Geregeld wordt ‘het inzage-, correctie- en blokkeringsrecht’ in een adem genoemd, alsof het drie onderdelen van één hierop betrekking hebbend wetsartikel zou zijn.[1] Dat is niet zo. In deze annotatie een poging tot ordening en verheldering.
Grondslagen inzagerecht
Het inzagerecht kent verschillende grondslagen en heeft niet steeds dezelfde inhoud en reikwijdte.
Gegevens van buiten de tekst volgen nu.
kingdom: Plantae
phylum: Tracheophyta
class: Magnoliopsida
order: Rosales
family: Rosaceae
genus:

Op grond van de Algemene Verordening Gegevensverwerking (AVG) heeft betrokkene recht op het verkrijgen van uitsluitsel over de vraag of er over hem of haar persoonsgegevens worden verwerkt en zo ja, om inzage te verkrijgen in die persoonsgegevens. Dat is iets anders dan inzage verkrijgen in de volledige documenten waarin die persoonsgegevens verwerkt worden.[2] Documenten als zodanig zijn geen persoonsgegevens. De Autoriteit Persoonsgegevens biedt de verwerkingsverantwoordelijke de mogelijkheid om bij honorering van het inzageverzoek te kiezen voor het verstrekken van kopieën van documenten waarin de persoonsgegevens worden verwerkt óf voor het verstrekken van een compleet overzicht van elk persoonsgegeven dat over betrokkene wordt verwerkt.[3] Indien het verzoek van betrokkene buitensporig is, bijvoorbeeld als er heel veel persoonsgegevens, soms op veel verschillende plaatsen binnen een organisatie, verwerkt worden en betrokkene zijn verzoek niet specificeert[4] of betrokkene misbruik van recht maakt,[5] kan het verzoek geweigerd worden. De buitensporigheid moet door de verwerkingsverantwoordelijke aannemelijk gemaakt worden.[6] Het doel van het inzagerecht van artikel 15 AVG is dat betrokkene moet kunnen controleren welke persoonsgegevens er over hem worden verwerkt, met welk doel en met wie deze gedeeld worden.
Het inzagerecht zoals neergelegd in artikel 7:456 BW is van een andere orde. Die inzage betreft uitsluitend het medisch dossier van de desbetreffende patiënt, maar daarin heeft de patiënt dan wel volledig inzage, met daarbij ook het recht op afschrift van het dossier. Dit recht kent geen uitzondering en geldt ook in volle omvang in de situatie dat de hulpverlener de patiënt met toepassing van artikel 7:448 lid 4 BW niet volledig heeft geïnformeerd.[7] De enige beperking ziet op de bescherming van de privacy van derden: als die in het gedrang dreigt te komen, dienen de gegevens die betrekking hebben op anderen dan de patiënt van inzage en afschrift te worden afgeschermd.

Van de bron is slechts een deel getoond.